Kunden sind begeistert – AHT Syngas mit voller Pipeline
Der eigentliche Treibstoff für den operativen Turnaround bei AHT Syngas liegt jedoch in vielversprechenden Entwicklungen auf dem polnischen Markt. Durch die exklusive Kooperation mit dem Projektentwickler Innotec Energy, der sich im Frühjahr 2026 sogar strategisch an AHT beteiligte, sicherte sich das Unternehmen Zugriff auf 17 dezentrale Projekte. Für das Geschäftsjahr 2026 erwartet das Management aus dieser Pipeline ein realisierbares Auftragsvolumen von mindestens 10,0 Mio. EUR, das bis 2029 auf über 25,0 Mio. EUR ansteigen soll. Parallel dazu gibt es auch in Japan Fortschritte, wo ein bereits 2023 geschlossener, langfristiger Rahmenvertrag im dreistelligen Millionen-Euro-Bereich zur Lieferung von Biomassekraftwerken erste Früchte trägt. Im vergangenen Herbst sicherte sich AHT zudem ein strategisch wichtiges Patent zur Wasserstoffabspaltung, um Wasserstoff dezentral zu erzeugen und aus Reststoffen gewinnen zu können, könnte dem Unternehmen ebenfalls spannende Optionen eröffnen.
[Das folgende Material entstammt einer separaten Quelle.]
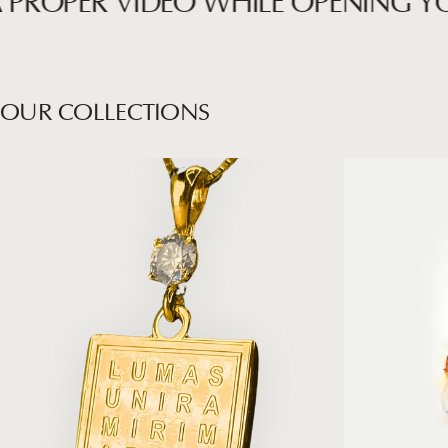
OPER VIDEO WHILE OPENING YOUR 
OUR
COLLECTIONS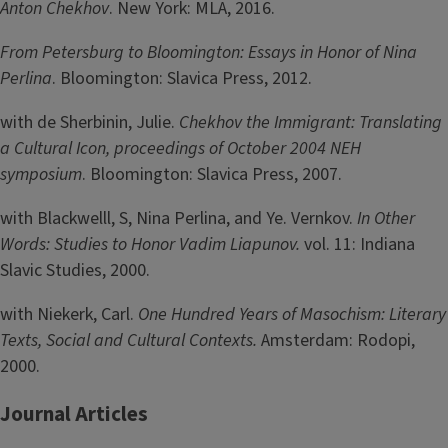
Anton Chekhov
. New York: MLA, 2016.
From Petersburg to Bloomington: Essays in Honor of Nina
Perlina
. Bloomington: Slavica Press, 2012.
with de Sherbinin, Julie.
Chekhov the Immigrant: Translating
a Cultural Icon, proceedings of October 2004 NEH
symposium
. Bloomington: Slavica Press, 2007.
with Blackwelll, S, Nina Perlina, and Ye. Vernkov.
In Other
Words: Studies to Honor Vadim Liapunov.
vol. 11: Indiana
Slavic Studies, 2000.
with Niekerk, Carl.
One Hundred Years of Masochism: Literary
Texts, Social and Cultural Contexts.
Amsterdam: Rodopi,
2000.
Journal Articles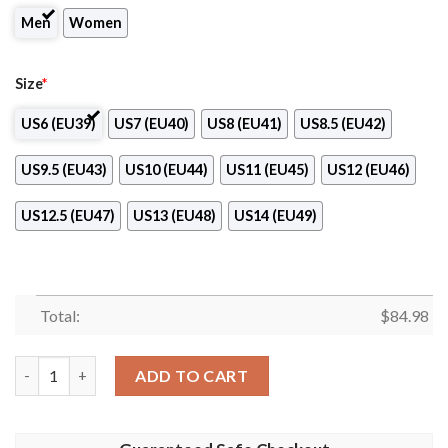
Men
Women
Size
*
US6 (EU39)
US7 (EU40)
US8 (EU41)
US8.5 (EU42)
US9.5 (EU43)
US10 (EU44)
US11 (EU45)
US12 (EU46)
US12.5 (EU47)
US13 (EU48)
US14 (EU49)
Total:
$
84.98
Ramones Gray Air Jordan 13 Shoes quantity
ADD TO CART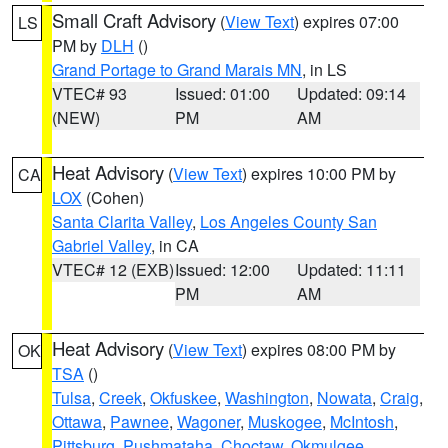
Small Craft Advisory
(
View Text
) expires 07:00
LS
PM by
DLH
()
Grand Portage to Grand Marais MN
, in LS
VTEC# 93
Issued: 01:00
Updated: 09:14
(NEW)
PM
AM
Heat Advisory
(
View Text
) expires 10:00 PM by
CA
LOX
(Cohen)
Santa Clarita Valley
,
Los Angeles County San
Gabriel Valley
, in CA
VTEC# 12 (EXB)
Issued: 12:00
Updated: 11:11
PM
AM
Heat Advisory
(
View Text
) expires 08:00 PM by
OK
TSA
()
Tulsa
,
Creek
,
Okfuskee
,
Washington
,
Nowata
,
Craig
,
Ottawa
,
Pawnee
,
Wagoner
,
Muskogee
,
McIntosh
,
Pittsburg
,
Pushmataha
,
Choctaw
,
Okmulgee
,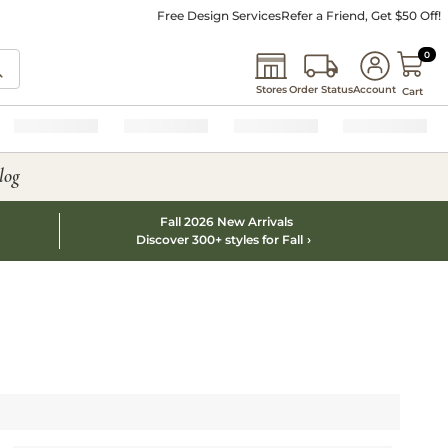
Free Design Services
Refer a Friend, Get $50 Off!
0 I
0
Stores
Order Status
Account
Cart
log
Fall 2026 New Arrivals
Discover 300+ styles for Fall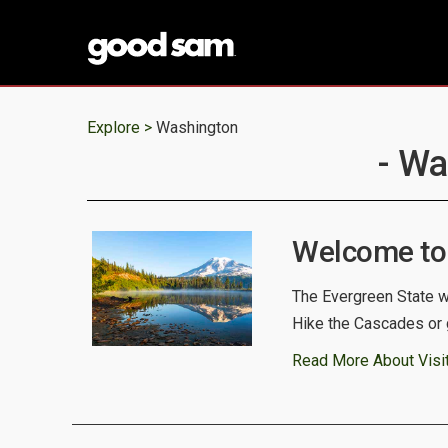
Explore >
Washington
- Wa
Welcome to
The Evergreen State we
Hike the Cascades or 
Read More About Visi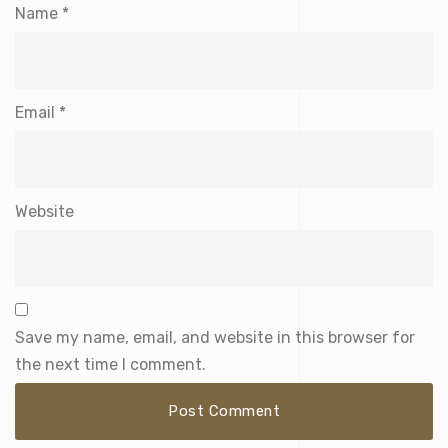
Name
*
Email
*
Website
Save my name, email, and website in this browser for
the next time I comment.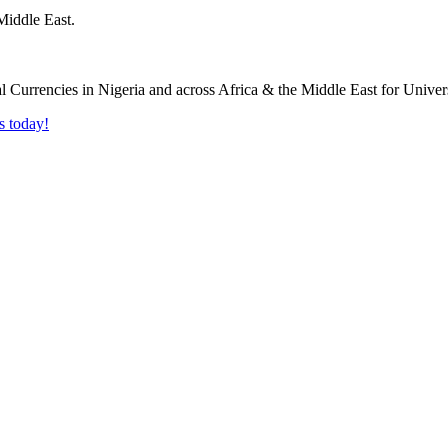
Middle East.
s today!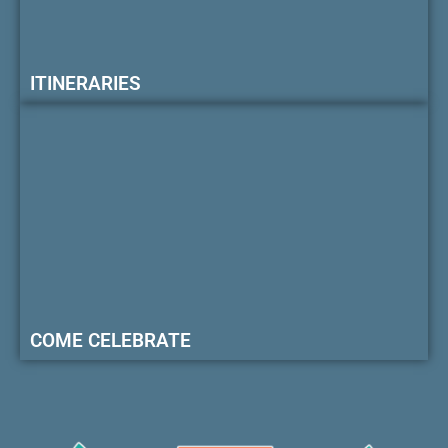
ITINERARIES
COME CELEBRATE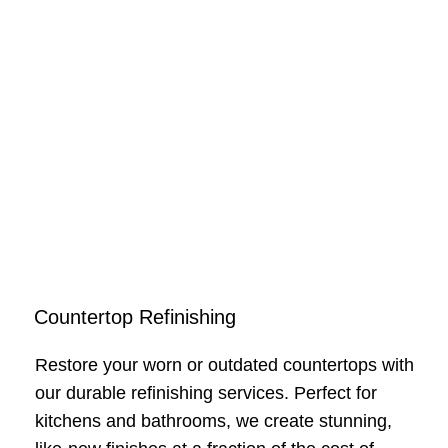
Countertop Refinishing
Restore your worn or outdated countertops with
our durable refinishing services. Perfect for
kitchens and bathrooms, we create stunning,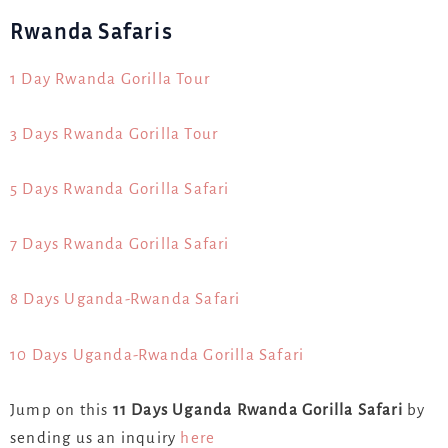
Rwanda Safaris
1 Day Rwanda Gorilla Tour
3 Days Rwanda Gorilla Tour
5 Days Rwanda Gorilla Safari
7 Days Rwanda Gorilla Safari
8 Days Uganda-Rwanda Safari
10 Days Uganda-Rwanda Gorilla Safari
Jump on this
11 Days Uganda Rwanda Gorilla Safari
by
sending us an inquiry
here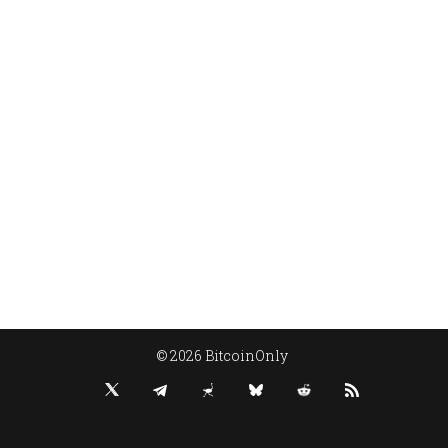
© 2026 BitcoinOnly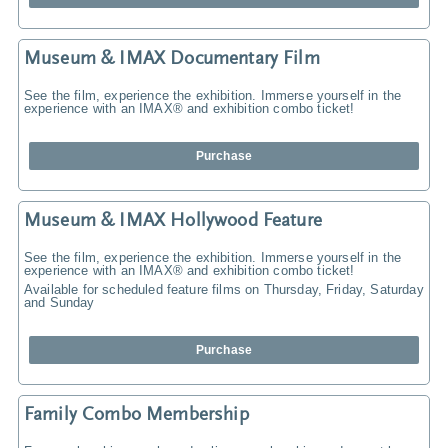
Museum & IMAX Documentary Film
See the film, experience the exhibition. Immerse yourself in the
experience with an IMAX® and exhibition combo ticket!
Purchase
Museum & IMAX Hollywood Feature
See the film, experience the exhibition. Immerse yourself in the
experience with an IMAX® and exhibition combo ticket!
Available for scheduled feature films on Thursday, Friday, Saturday
and Sunday
Purchase
Family Combo Membership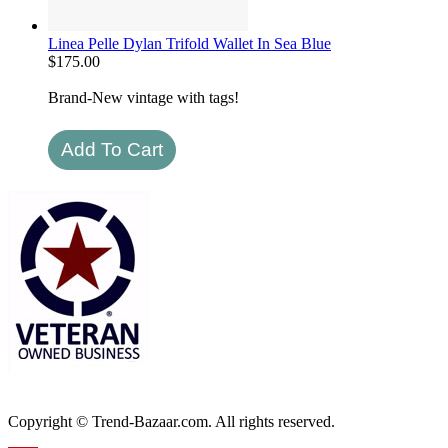
Linea Pelle Dylan Trifold Wallet In Sea Blue
$
175.00
Brand-New vintage with tags!
Copyright © Trend-Bazaar.com. All rights reserved.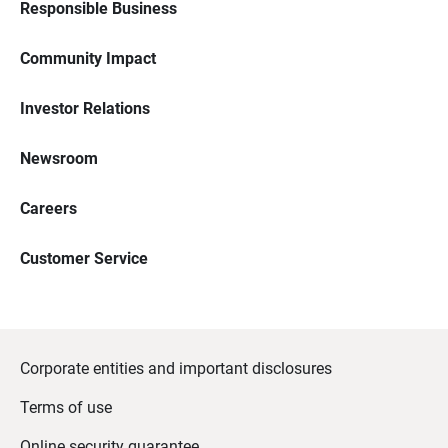
Responsible Business
Community Impact
Investor Relations
Newsroom
Careers
Customer Service
Corporate entities and important disclosures
Terms of use
Online security guarantee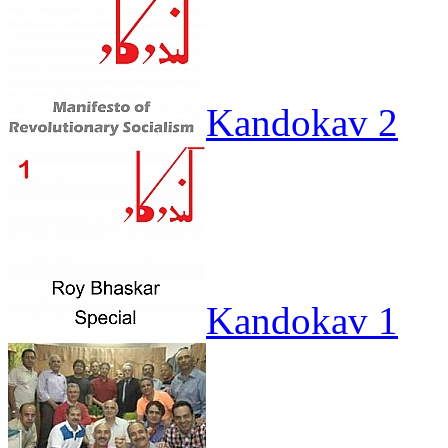
Kandokav 2
Kandokav 1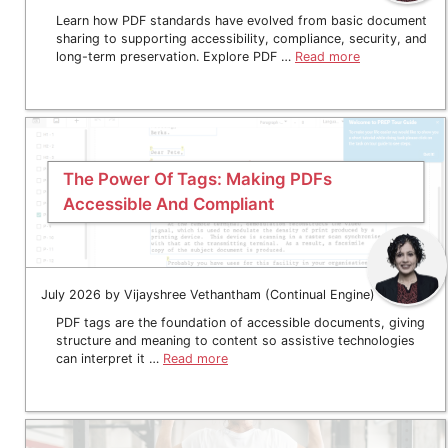
Learn how PDF standards have evolved from basic document
sharing to supporting accessibility, compliance, security, and
long-term preservation. Explore PDF …
Read more
The Power Of Tags: Making PDFs
Accessible And Compliant
July 2026 by Vijayshree Vethantham (Continual Engine)
PDF tags are the foundation of accessible documents, giving
structure and meaning to content so assistive technologies
can interpret it …
Read more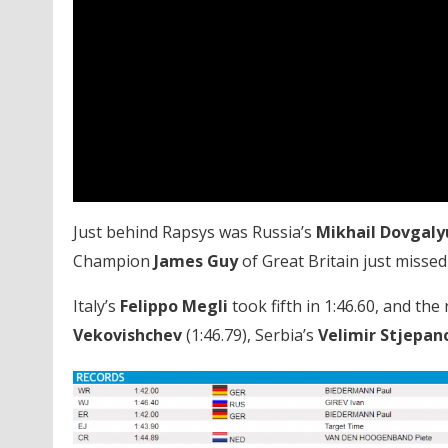
Just behind Rapsys was Russia’s
Mikhail Dovgaly
Champion
James Guy
of Great Britain just missed
Italy’s
Felippo Megli
took fifth in 1:46.60, and the 
Vekovishchev
(1:46.79), Serbia’s
Velimir Stjepan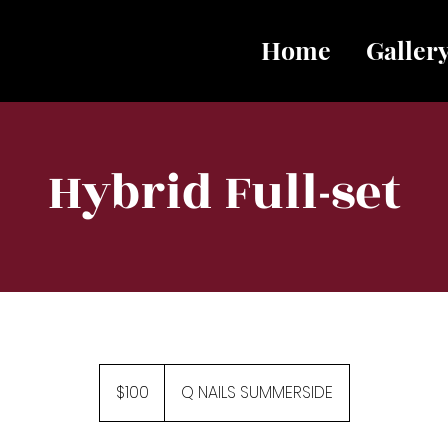
Home
Galler
Hybrid Full-set
100
Canadian
$100
Q NAILS SUMMERSIDE
dollars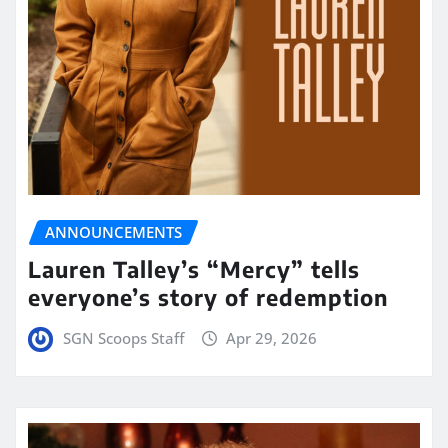
ANNOUNCEMENTS
Lauren Talley’s “Mercy” tells
everyone’s story of redemption
SGN Scoops Staff
Apr 29, 2026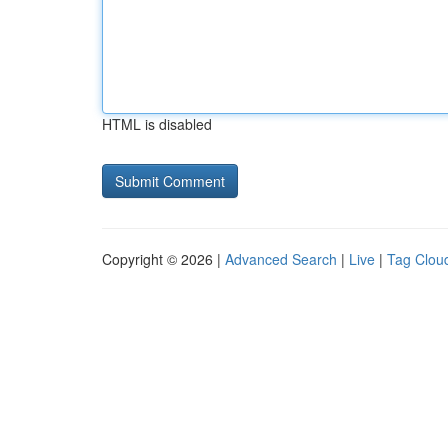
HTML is disabled
Copyright © 2026 |
Advanced Search
|
Live
|
Tag Clou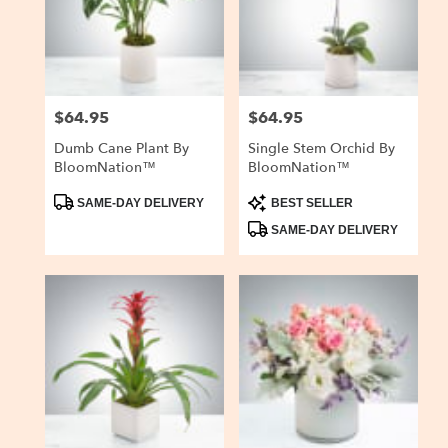
delivery
in
San
Carlos
from
$64.95
$64.95
Price:
Price:
local
florists
Dumb Cane Plant By
Single Stem Orchid By
in
BloomNation™
BloomNation™
San
Carlos
Product
Product
SAME-DAY DELIVERY
BEST SELLER
Tags:
Tags:
.
SAME-DAY DELIVERY
Same
day
flower
delivery
available
San
Carlos,
CA
San
Carlos
,
CA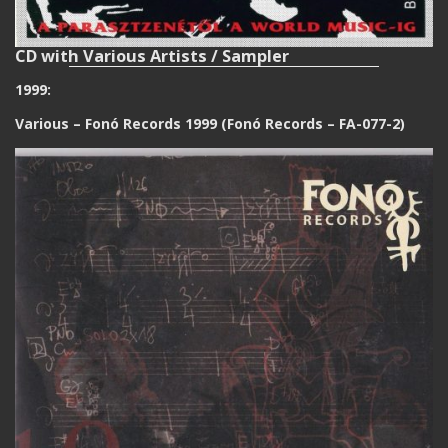
CD with Various Artists / Sampler
1999:
Various ‎– Fonó Records 1999 (Fonó Records ‎– FA-077-2)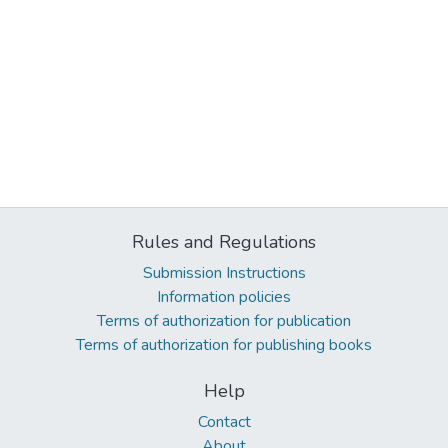
Rules and Regulations
Submission Instructions
Information policies
Terms of authorization for publication
Terms of authorization for publishing books
Help
Contact
About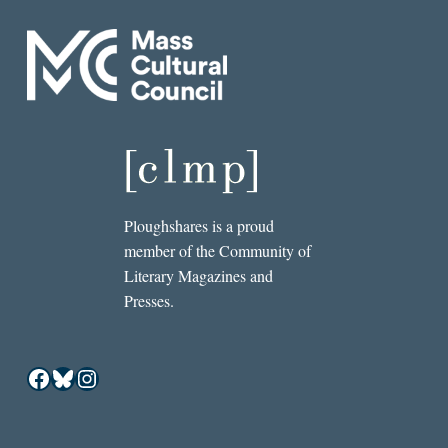
Ploughshares is a proud
member of the Community of
Literary Magazines and
Presses.
Facebook
Bluesky
Instagram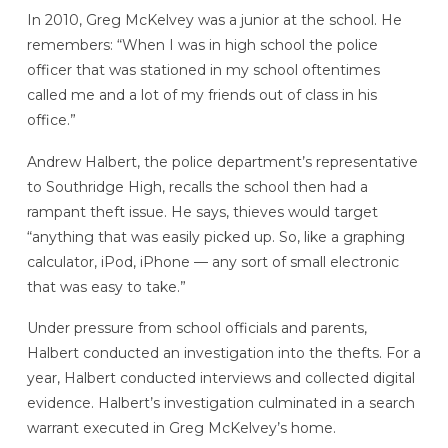
In 2010, Greg McKelvey was a junior at the school. He
remembers: “When I was in high school the police
officer that was stationed in my school oftentimes
called me and a lot of my friends out of class in his
office.”
Andrew Halbert, the police department’s representative
to Southridge High, recalls the school then had a
rampant theft issue. He says, thieves would target
“anything that was easily picked up. So, like a graphing
calculator, iPod, iPhone — any sort of small electronic
that was easy to take.”
Under pressure from school officials and parents,
Halbert conducted an investigation into the thefts. For a
year, Halbert conducted interviews and collected digital
evidence. Halbert’s investigation culminated in a search
warrant executed in Greg McKelvey’s home.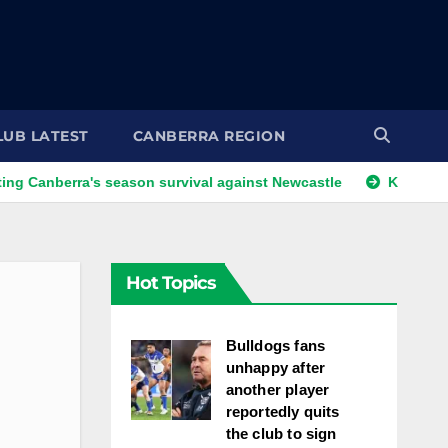
LUB LATEST
CANBERRA REGION
rra's season survival against Newcastle
Kangaroos call-up
Hot Topics
Bulldogs fans
unhappy after
another player
reportedly quits
the club to sign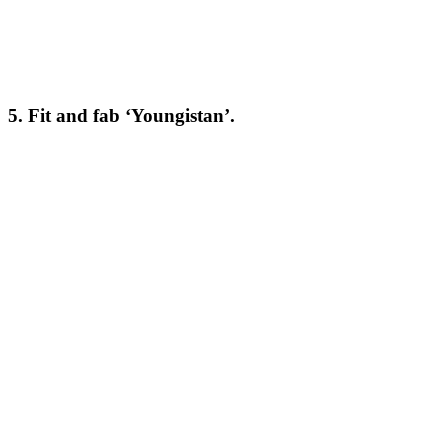
5. Fit and fab ‘Youngistan’.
Wohin geht die Reise bei AHT?
Nachdem die Aktie zwischen 2023 und 2025 deutlich einbüßte, befindet sich AHT Syngas inzwischen wieder in einem sichereren Fahrwasser – operativ kommen Aufträge hinzu und auch die sonstigen Rahmenbedingungen wie Energiekrise und Wasserstoff-Hochlauf spielen dem Unternehmen in die Karten. Noch liegt die Marktkapitalisierung von AHT im einstelligen Millionenbereich. Folgen weitere operative Erfolge, dürfte sich das in den Zahlen und im Anleger-Interesse niederschlagen. AHT Syngas ist ein spannendes deutsches Unternehmen, das noch immer zu wenig Aufmerksamkeit bekommt. Es lohnt sich, die weitere Entwicklung zu verfolgen. Angesichts des Trends zu dezentralen Energielösungen könnte das Geschäftsmodell von AHT an Relevanz gewinnen. Die Aktie passt damit zum Zeitgeist.